August 28th, 2008 by steph | shades of perspective , , , , | No Comments »

it feels like love love love, and it feels like touch touch touch

so the macking game is interesting. and completely different for men and women, boy and girls. and apparently i have no game. in the literal and metaphorical way. because almost two weeks ago i decided that, just for sport, i would consciously get my mack on, if you will. i decided to get back into the game just to see how it goes. and to have fun, and get some attention and you know… be flirty. cause it’s fun. so i thought.

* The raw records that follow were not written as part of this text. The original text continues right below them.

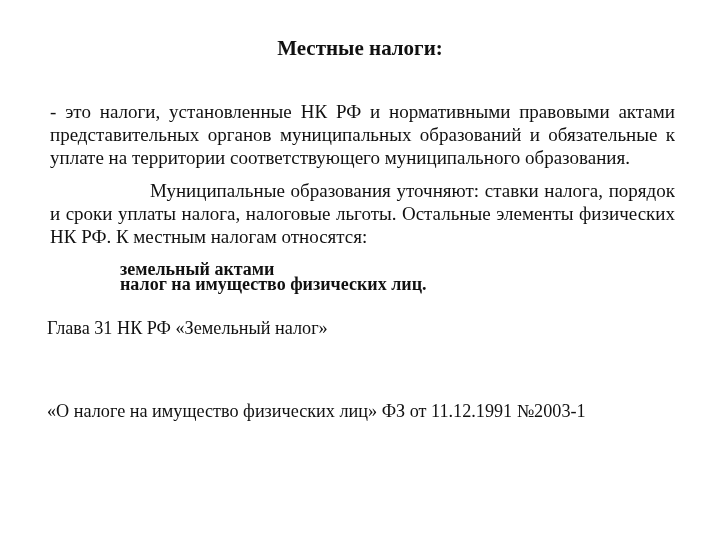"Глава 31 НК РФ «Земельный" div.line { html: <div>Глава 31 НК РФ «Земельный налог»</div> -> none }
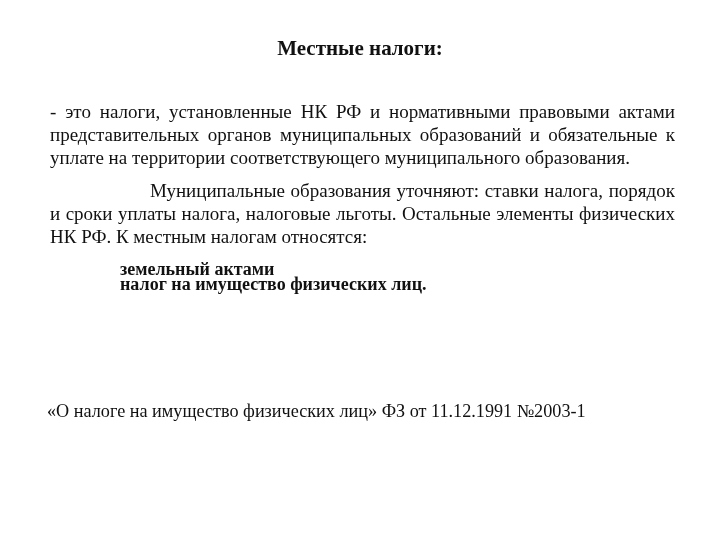"«О налоге на имущество физических" div.line { text: 11.12.1991 -> 7.12.1991 }
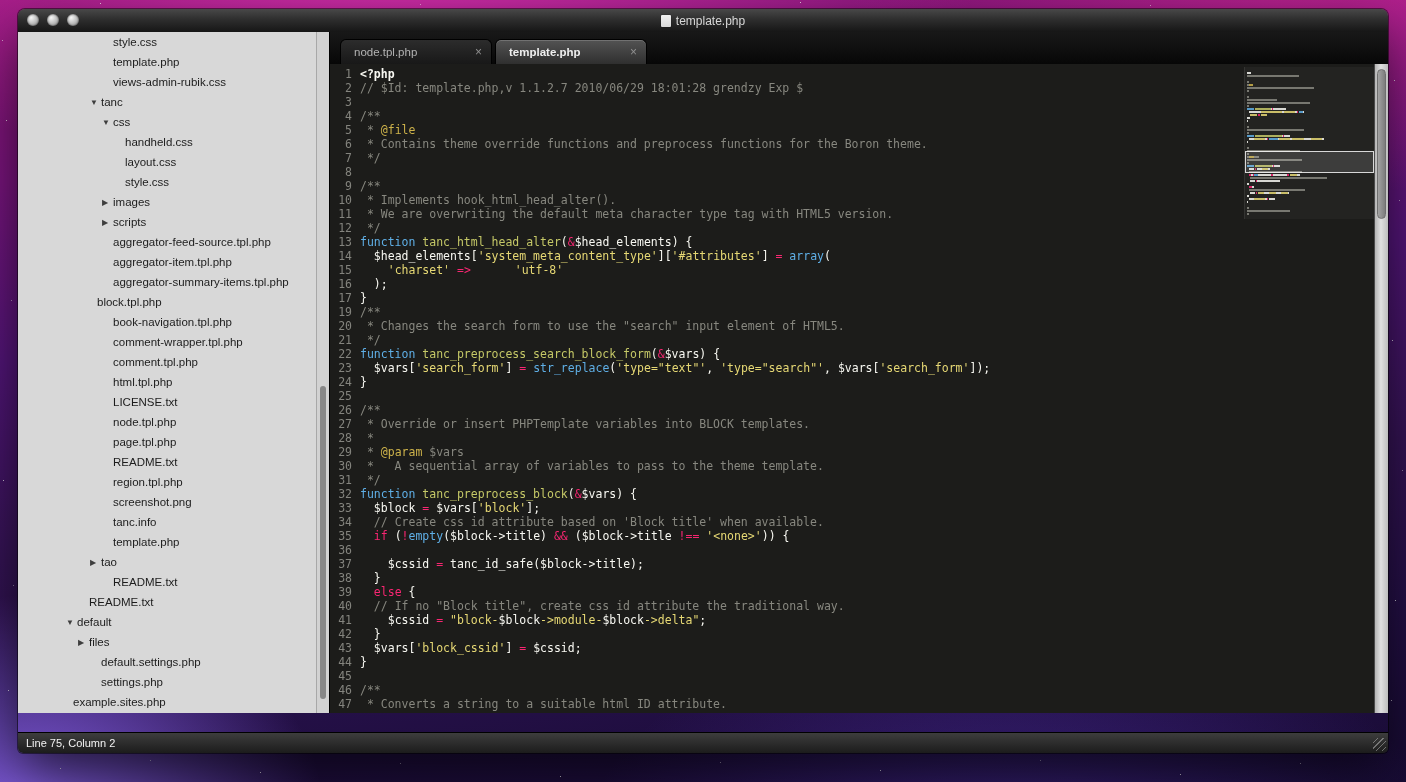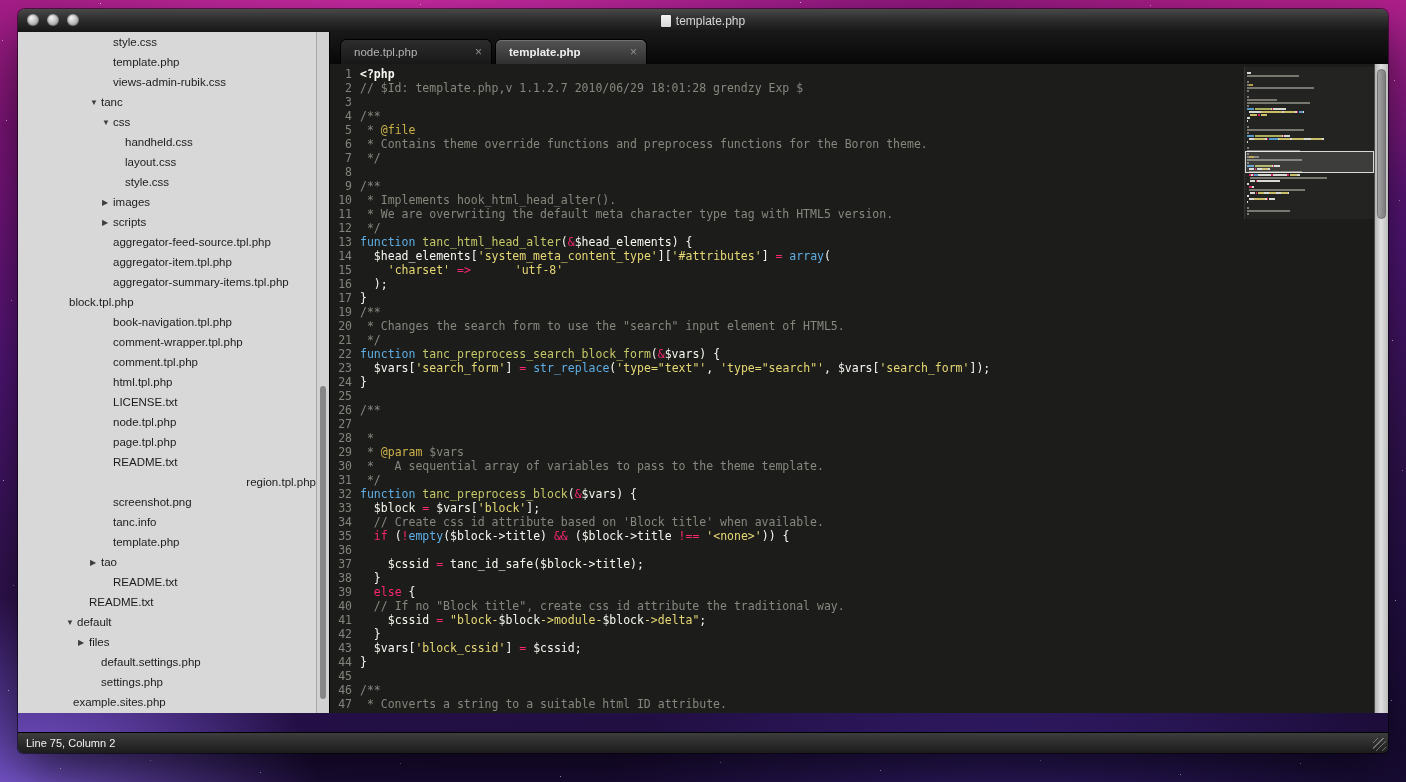"block.tpl.php" div.tree-row { margin-left: none -> 28px }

the concept is fun, until i realized that i apparently have no game. i never thought it something i needed. i talk and laugh, a lot, and loudly. and that is usually enough to get some flirtations going (and equals zero effort because its, uhhh just who i am). but a few times recently i have set out with my boys on a quest of getting my mack on. to see if i could. and my boys mack their shit. and i go home in a cab alone. (which is fine by me, don’t think i’d want my mackee to be in the cab with me anyway)

the point. instead of a full on mack session, it seems like i often just become the awkward third (or fifth) wheel in the situation. and im not sure why. well, i have some thoughts.

a) the LACK of interesting and attractive mackees. cute boys where ARE you? (besides behind the counter of my favorite ice cream shop). it seems that my boys usually find at least one mack worthy lady every time they try. i on the other hand, have not found a cute conscious flirt worthy boy. i suppose this could be for a few different reasons: i would like to meet someone to have a real connection with. so even though i am playing the game of mack as purely sport my mind cannot separate its normal flirt/crush/like worthy qualifications from the apparent low standards i must need to simply get my swerve on. also, maybe i’m hanging at the wrong mackppropriate venues. however, i believe a bar is the MOST mackppropriate place possible. hmp.

b) i am always hanging with boys when i try to get my mack on. maybe other boys don’t want to talk to the girl surrounded by other guys. but what sucks about THIS is that my presence exponentially increases the ‘game’ of my boys. sorry loves, its true. i am the trust factor. i am there to bond with the girl, and to let her express her ‘i don’t normally do this’ thoughts, and assure her that my boys are different, they are good guys (which they are). so while i am being passed over as the girl hanging with dudes, my dudes are macking hard. and successfully.

c)maybe i’m just not able to play the game when i’m not really in it to win it. i mean who really wants to be making out at the bar, or in the alley, or in the cab? or wake up wondering if there actually was something, or was it just physical. unfortuantely i say this with less umph that i should because sometimes the attention one gets from a mackee is just what one wants, needs, and enjoys.

and hell. maybe a mackee meeting would lead to a date. which i am apparently also ready to try on for size. ugh. this week dating just seems so… annoying.

what did i say? what did i say? ohh i didn’t mean it. what did i do? what did i do? ohh i didn’t mean it.